Seventeen RCTs (11,871 patients) were included in the review. The overall risk of bias was relatively low in most trials. Two trials were judged to be at high risk of bias for blinding. For allocation concealment and other sources of bias, the risk of bias was unclear for many trials.
Long-acting beta-agonists had a beneficial effect on chronic obstructive pulmonary disease (COPD) exacerbations compared with placebo (OR 0.81, 95% CI 0.75 to 0.88; Ι²=0%; 18 RCTs). The results for each drug (salmeterol, formoterol and indacaterol) compared with placebo were similar to the overall pooled result.

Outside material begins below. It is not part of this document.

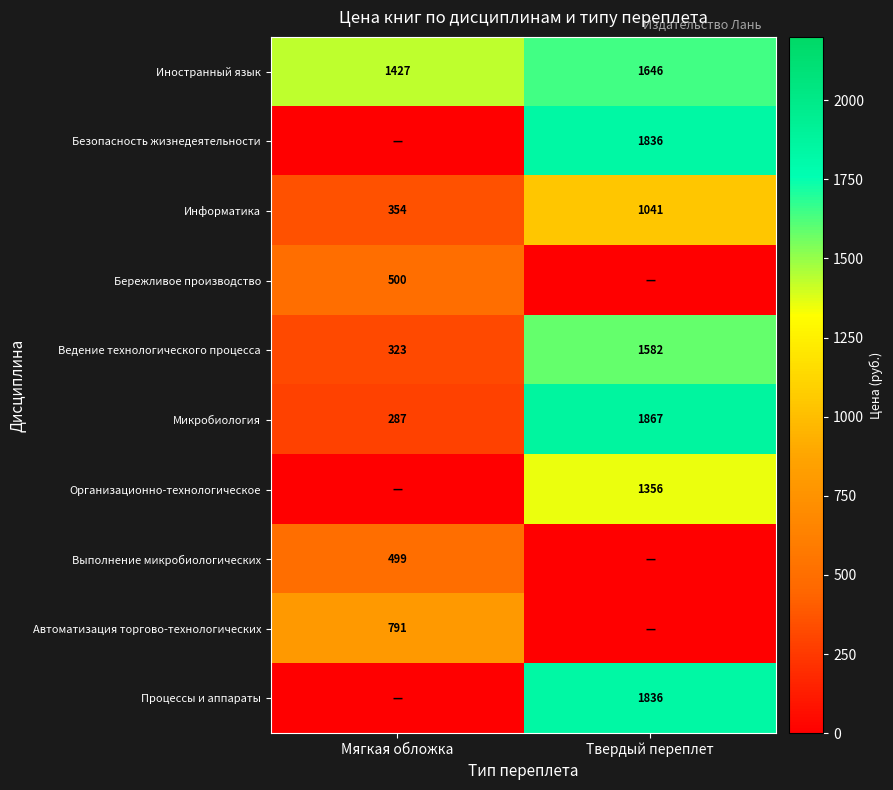

List the labels in order of Иностранный язык value, largest first.

Твердый переплет, Мягкая обложка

When results were stratified according to whether patients were treated with inhaled corticosteroids or not, salmeterol was equally effective in those treated and not treated compared with placebo. Formoterol was more beneficial than placebo in trials of patients treated with inhaled corticosteroids, but not better than placebo in trials of patients not treated with inhaled corticosteroids. There were no trials of patients treated with indacaterol but not treated with inhaled corticosteroids.
Long-acting beta-agonists had a beneficial effect on severe COPD exacerbations or withdrawals owing to exacerbations compared with placebo (OR 0.74, 95% CI 0.63 to 0.88; Ι²=4%; 16 RCTs). When stratified by drug, the effect was evident for salmeterol (OR 0.66, 95%CI 0.49 to 0.89; Ι²=0%; seven RCTs) and indacaterol (OR 0.42, 95% CI 0.21 to 0.83; Ι²=23%; two RCTs), but was not statistically significant for formoterol (OR 0.85, 95% CI 0.68 to 1.06; Ι²=0%; seven RCTs).

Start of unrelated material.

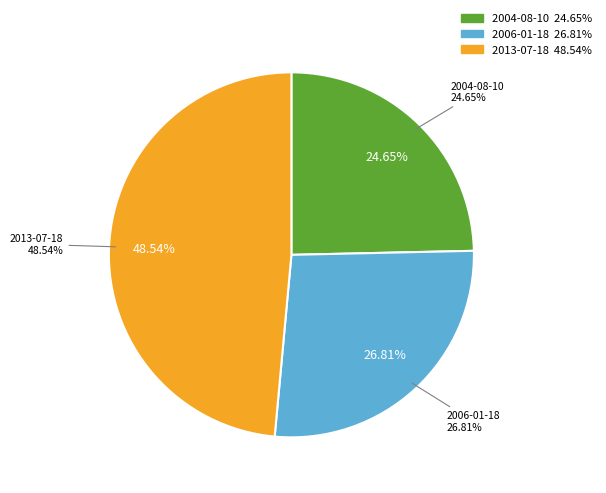

Which slice is the largest?

2013-07-18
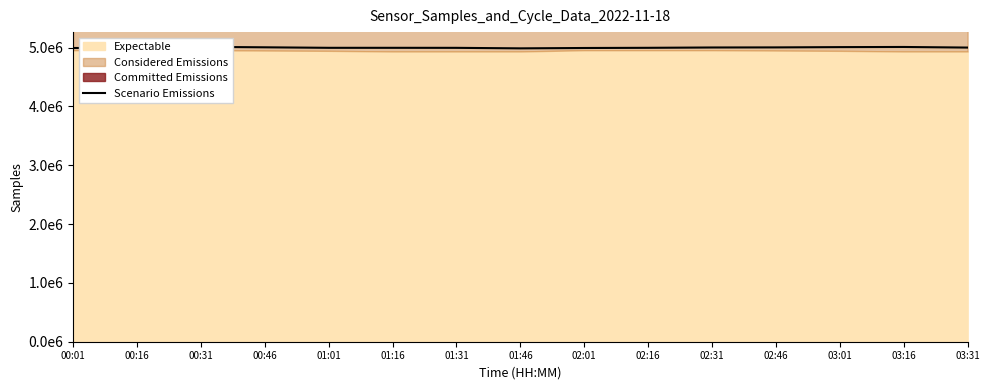

Reading left to right, transcribe all the data shown in this chart.

00:01=4993381	00:16=4993252	00:31=5012789	00:46=5005093	01:01=4996461	01:16=4996464	01:31=4995975	01:46=4987246	02:01=4993381	02:16=4996455	02:31=5002004	02:46=5003543	03:01=5008291	03:16=5010718	03:31=5000624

For all long-acting beta-agonists compared with placebo, the effect on severe COPD exacerbations or withdrawals owing to exacerbations was evident in patients who used inhaled corticosteroids (OR 0.68, 95% CI 0.52 to 0.89; Ι²=0%) and those who did not (OR 0.79, 95% CI 0.63 to 0.99; Ι²=25%). When these analyses were further stratified by drug, the only significant effects were in patients taking indacaterol and inhaled corticosteroids (OR 0.42, 95% CI 0.21 to 0.83; Ι²=23%) and in those taking salmeterol but not inhaled corticosteroids (OR 0.48, 95% CI 0.29 to 0.81; Ι²=0%).
Sensitivity analysis showed the meta-analyses was robust to excluding individual studies sequentially.
Funnel plots and Egger's test showed not evidence of publication bias for COPD exacerbations, but there was evidence of publication bias for severe exacerbations or withdrawals owing to exacerbations (Egger’s bias value -2.36, 95% CI -2.83 to -0.13).